Konjunkturbedingt werden aktuell allenthalben Arbeitsplätze reduziert. Es kommt zu Entlassungen, manchmal aber nur zu Arbeitszeitreduzierungen. Um einer Kündigung zu entgehen, stimmen Arbeitnehmer gelegentlich einer Abänderung des bisherigen Arbeitsvertrages zu und erhalten für die dauerhafte Reduktion der Wochenarbeitszeit eine Entschädigung. Fraglich ist nun, ob diese Teilabfindung die Vergünstigungen nach § 24 in Verbindung § 34 EStG erhält. Zu derartigen Vorgängen gab es bisher keine höchstrichterliche Entscheidung.

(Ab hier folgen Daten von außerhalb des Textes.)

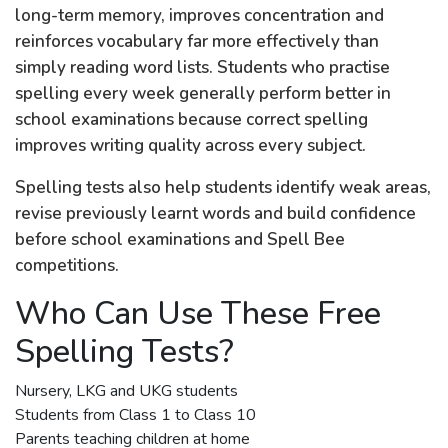
long-term memory, improves concentration and
reinforces vocabulary far more effectively than
simply reading word lists. Students who practise
spelling every week generally perform better in
school examinations because correct spelling
improves writing quality across every subject.
Spelling tests also help students identify weak areas,
revise previously learnt words and build confidence
before school examinations and Spell Bee
competitions.
Who Can Use These Free
Spelling Tests?
Nursery, LKG and UKG students
Students from Class 1 to Class 10
Parents teaching children at home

Der BFH, die Finanzverwaltung, geht davon aus, dass eine ermäßigte Besteuerung von Entschädigungen oder Abfindungen nur gegeben sein kann, wenn das Arbeitsverhältnis vollständig beendet wird.
Der Bundesfinanzhof hat sich Ende letzten Jahres erstmals mit diesem Thema befasst und ist zum Ergebnis gekommen, dass eine vollständige Beendigung des Rechtsverhältnisses nicht erforderlich ist. Es muss sich aber bei der Entschädigung für die Reduktion der Arbeitszeit um einen Vorgang handeln, der aufgrund rechtlichen, wirtschaftlichen oder tatsächlich ausgeübten Drucks eingetreten ist. Also die Hinnahme Reduzierung der Wochenarbeitszeit gegen Entschädigung muss vom Arbeitgeber verursacht sein und der Arbeitnehmer muss das Angebot zur Verhinderung weiterer verschlechternder Maßnahmen annehmen. Die Initiative darf also nicht vom Arbeitnehmer ausgehen.